2. The system of claim 1, wherein, in the second mode, the first inference block receives only output of preceding-layer first inference block.

3. The system of claim 1, wherein, in the second mode, the first inference block receives output of preceding-layer first inference block and output of preceding-layer second inference block.

4. The system of claim 1, further comprising a third inference block disposed in said at least one hidden layer, the third inference block containing plural third filters.

5. The system of claim 4, wherein the third inference block is turned off in the first mode and the second mode, and is turned on in a third mode.

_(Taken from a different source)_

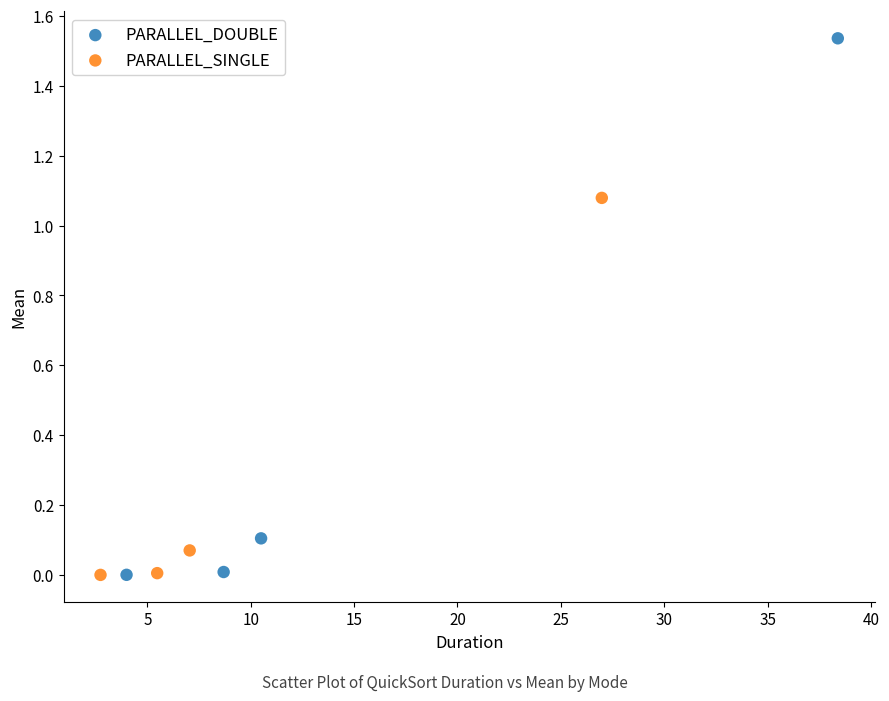

Which series contains the highest Y value?

PARALLEL_DOUBLE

6. The system of claim 1, wherein the matching unit comprises a face matching unit that determines whether a specific face has been recognized.

7. A multi-stage training method adaptable to an artificial neural network regularization system, which includes a first inference block and a second inference block disposed in at least one hidden layer of an artificial neural network, the method comprising:

training a whole of the artificial neural network to generate a pre-trained model;

fine-tuning weights of first filters of the first inference block while weights of second filters of the second inference block are set zero, thereby generating a first model; and

fine-tuning weights of the second filters of the second inference block but fixing weights of the first filters of the first inference block for the first model, thereby generating a second model.

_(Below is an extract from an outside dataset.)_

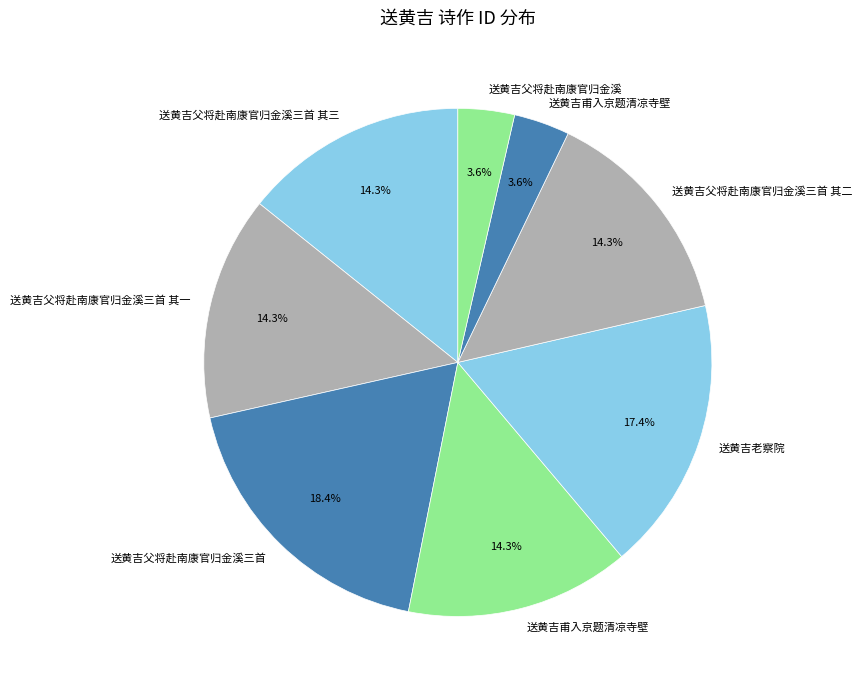

Count the number of slices in the pie.

8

8. The method of claim 7, wherein, in the step of generating the first model, the first inference block receives only output of preceding-layer first inference block; and in the step of generating the second model, the second inference block receives output of preceding-layer second inference block and output of preceding-layer first inference block.

9. The method of claim 8, wherein, in the step of generating the second model, the first inference block receives only output of preceding-layer first inference block.

10. The method of claim 8, wherein, in the step of generating the second model, the first inference block receives output of preceding-layer first inference block and output of preceding-layer second inference block.

11. The method of claim 7, wherein the artificial neural network further comprises a third inference block disposed in said at least one hidden layer.

12. The method of claim 11, wherein, in the step of generating the first model and the second model, weights of third filters of the third inference block are set zero.

13. The method of claim 12, further comprising:

fine-tuning weights of the third filters of the third inference block but fixing weights of the first filters of the first inference block and weights of the second filters of the second inference block for the second model, thereby generating a third model.

14. The method of claim 7, further comprising:

receiving outputs of an output layer of the artificial neural network and performing matching accordingly.

15. The method of claim 14, wherein the step of performing matching comprises face matching that determines whether a specific face has been recognized.